AE Aquarii represents a new subclass of Cataclysmic Variables
We analyze properties of the unique nova-like star AE Aquarii identified with a close binary system containing a red dwarf and a very fast rotating magnetized white dwarf. It cannot be assigned to any of the three commonly adopted sub-classes of Cataclysmic Variables: Polars, Intermediate Polars, and Accreting non-magnetized White Dwarfs. Our study has shown that the white dwarf in AE Aqr is in the ejector state and its dipole magnetic moment is $\mu ~ 1.5 \times 10^{34} G cm^3$. It switched into this state due to intensive mass exchange between the system components during a previous epoch. A high rate of disk accretion onto the white dwarf surface resulted in temporary screening of its magnetic field and spin-up of the white dwarf to its present spin period. Transition of the white dwarf to the ejector state had occurred at a final stage of the spin-up epoch as its magnetic field emerged from the accreted plasma due to diffusion. In the frame of this scenario AE Aqr represents a missing link in the chain of Polars evolution and the white dwarf resembles a recycled pulsar.
💡 Research Summary
The paper presents a comprehensive study of AE Aquarii (AE Aqr), arguing that it does not fit into any of the three traditional subclasses of cataclysmic variables (CVs)—Polars, Intermediate Polars, or non‑magnetic accreting white dwarfs—and therefore constitutes a new subclass. AE Aqr is a close binary composed of a late‑type red dwarf and a rapidly rotating, strongly magnetized white dwarf (WD). The WD spins with a period of 33 s and possesses a dipole magnetic moment of μ ≈ 1.5 × 10³⁴ G cm³, a value comparable to, but slightly larger than, that of typical Polars.
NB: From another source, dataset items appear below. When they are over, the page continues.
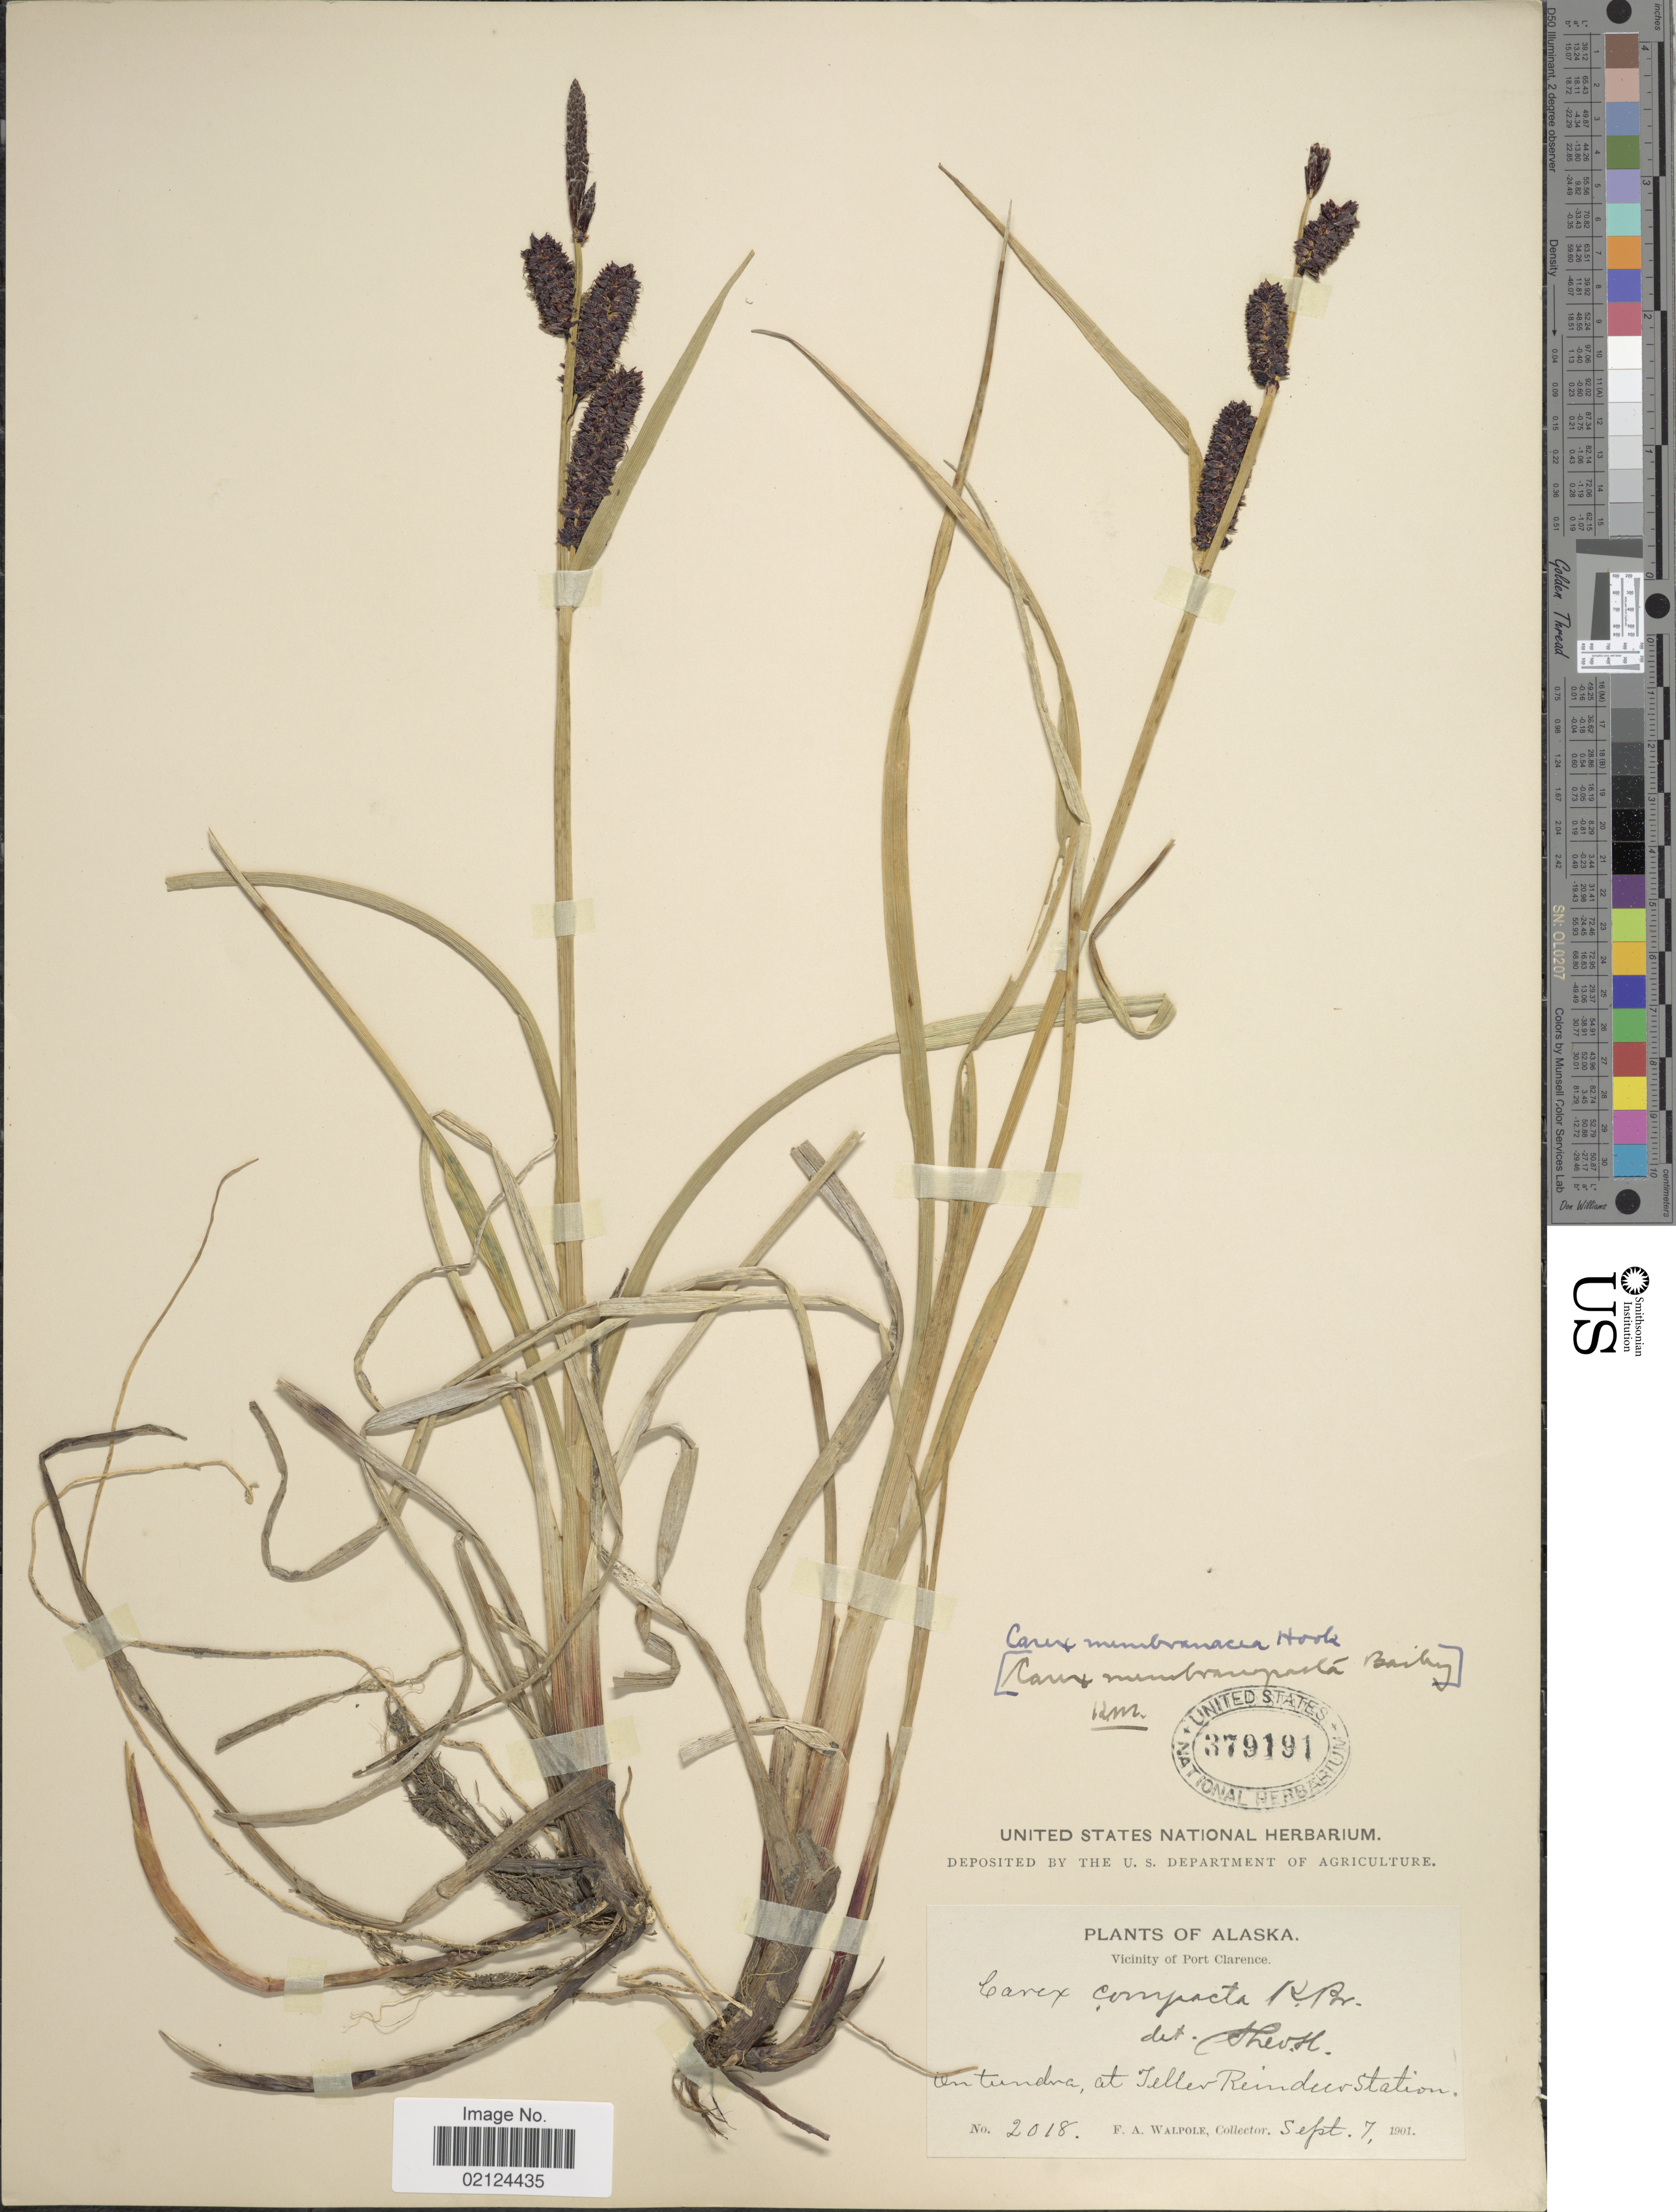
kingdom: Plantae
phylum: Tracheophyta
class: Liliopsida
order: Poales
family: Cyperaceae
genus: Carex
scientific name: Carex membranacea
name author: Hook.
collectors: F. Walpole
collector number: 2018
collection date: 1901-09-07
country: United States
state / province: Alaska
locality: Vicinity of Port Clarence, On tundra, at Teller Reindeer Station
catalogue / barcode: US 379191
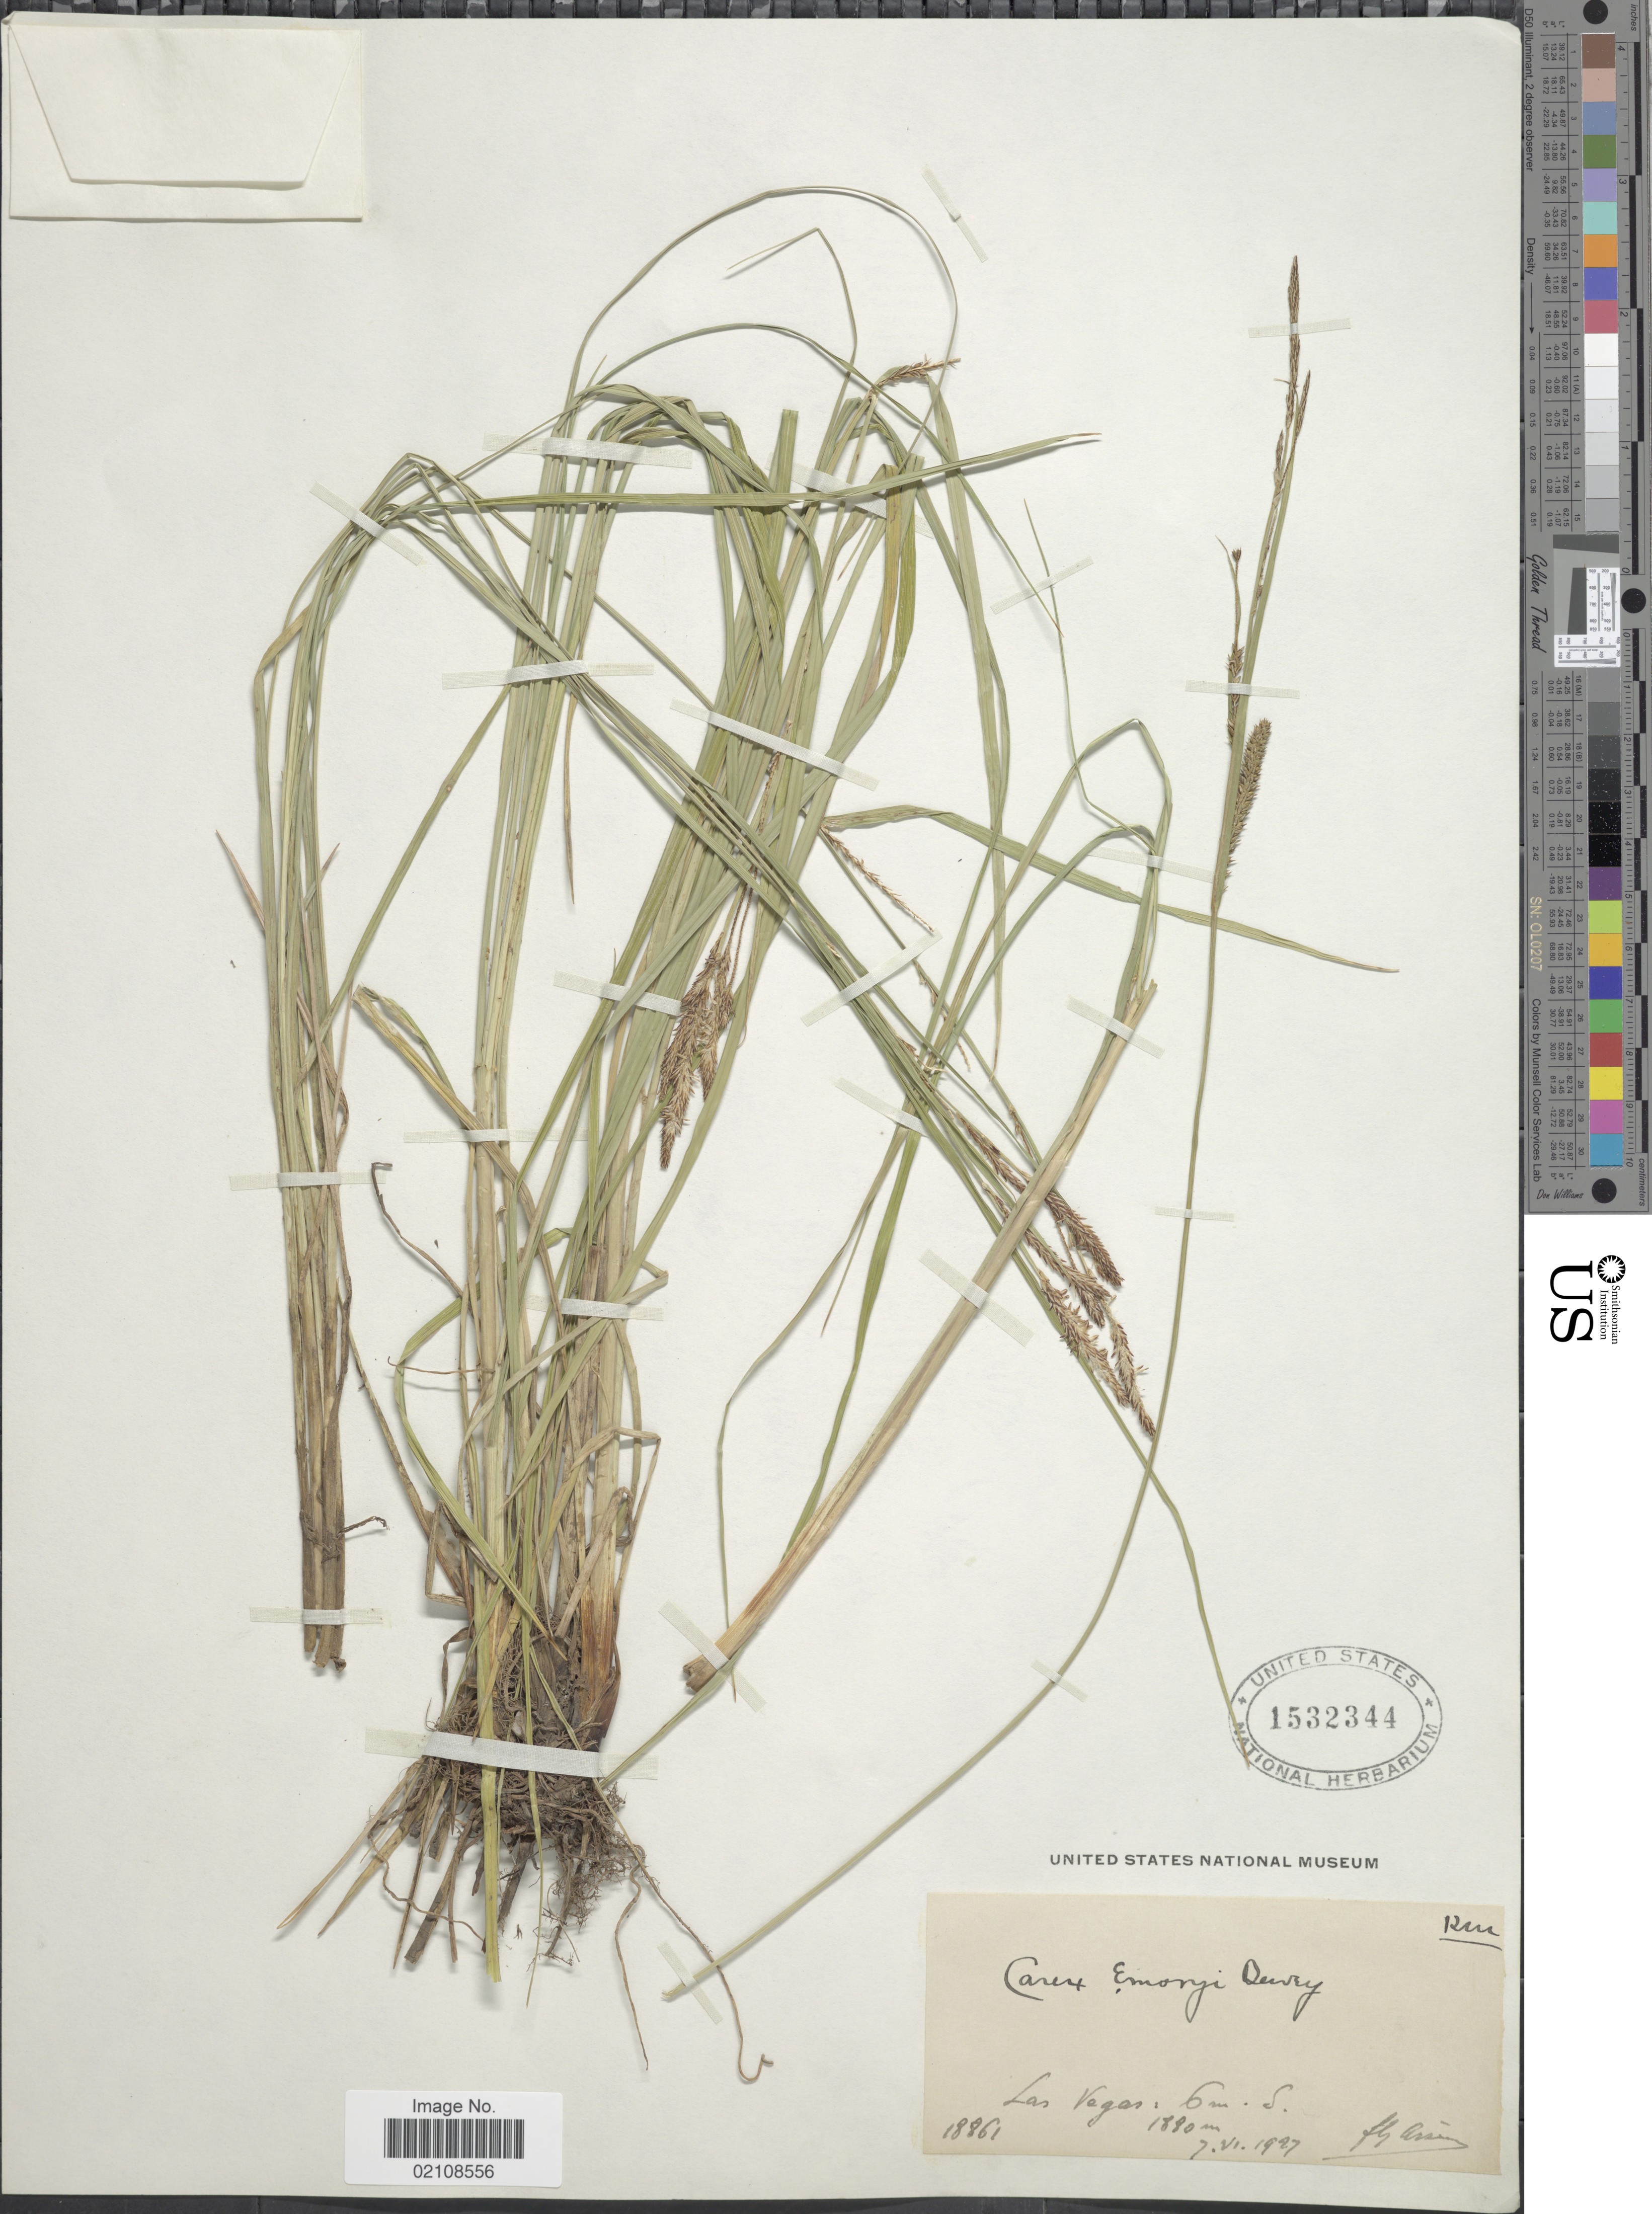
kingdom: Plantae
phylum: Tracheophyta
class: Liliopsida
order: Poales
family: Cyperaceae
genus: Carex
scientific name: Carex emoryi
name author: Dewey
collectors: Bro. G. Arsène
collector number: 18861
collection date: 1927-06-07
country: United States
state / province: New Mexico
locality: Las Vegas: 6 m. S.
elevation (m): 1880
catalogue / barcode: US 1532344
The authors propose that the WD is presently in an “ejector” state. In this regime, the rotational energy and magnetic field of the WD prevent accreting material from reaching its surface; instead, the inflowing plasma is expelled or accelerated, producing strong, pulsed emission across radio, optical, and X‑ray bands. Observational signatures supporting this model include: (i) coherent radio pulsations synchronized with the 33 s spin, (ii) unusually low X‑ray luminosity and weak variability relative to the system’s total bolometric output, and (iii) irregular optical flares superimposed on the same spin modulation. These phenomena are difficult to reconcile with standard polar or intermediate‑polar accretion geometries, but are natural outcomes of an ejector configuration.
A key element of the scenario is the evolutionary history that led to the current ejector state. The authors suggest that, in an earlier epoch, AE Aqr experienced a phase of intensive mass transfer (Ṁ ≈ 10⁻⁸ M☉ yr⁻¹) forming a transient accretion disc around the WD. The high accretion rate caused a substantial amount of plasma to accumulate on the WD surface, partially screening its magnetic field (magnetic “burial”). This screening reduced the effective dipole moment to ≈10³³ G cm³, allowing the WD to be spun up efficiently to its present 33 s period. When the mass‑transfer episode subsided, the buried field diffused outward, restoring the original strong magnetic moment. The re‑emergence of the field, combined with the already rapid rotation, triggered the transition from a spin‑up, accretion‑dominated phase to the ejector phase.
This evolutionary pathway fills a missing link in the canonical picture of polar evolution. Traditional models assume a monotonic progression from a non‑magnetic CV to a magnetic polar, with the magnetic field remaining essentially constant. AE Aqr demonstrates that a white dwarf can undergo a temporary reduction of its magnetic field due to heavy accretion, experience significant spin‑up, and later recover its field, thereby entering an ejector regime. The authors liken this process to the formation of “recycled” radio pulsars, where an old neutron star is spun up by accretion and later re‑activates as a pulsar once accretion ceases. In AE Aqr, the white dwarf plays an analogous role: a fast‑spinning, strongly magnetized compact object that powers pulsar‑like emission.
The paper also discusses the broader implications of this subclass. If other CVs undergo similar episodes of magnetic burial and subsequent field re‑emergence, a spectrum of intermediate states between classic Polars and non‑magnetic systems may exist, potentially explaining a variety of anomalous CVs observed to date. Moreover, the ejector model predicts specific observational tests: high‑time‑resolution radio and X‑ray timing to map pulse profiles, polarimetric measurements to constrain magnetic geometry, and cyclotron line spectroscopy to directly measure the field strength.
In conclusion, the authors argue that AE Aqr exemplifies a new CV subclass characterized by a rapidly rotating, strongly magnetized white dwarf in an ejector state, representing a transitional evolutionary stage linking ordinary Polars to a recycled‑pulsar‑like phase. Future multi‑wavelength campaigns and detailed magnetohydrodynamic simulations are essential to validate this model and to assess how common such objects are within the Galactic CV population.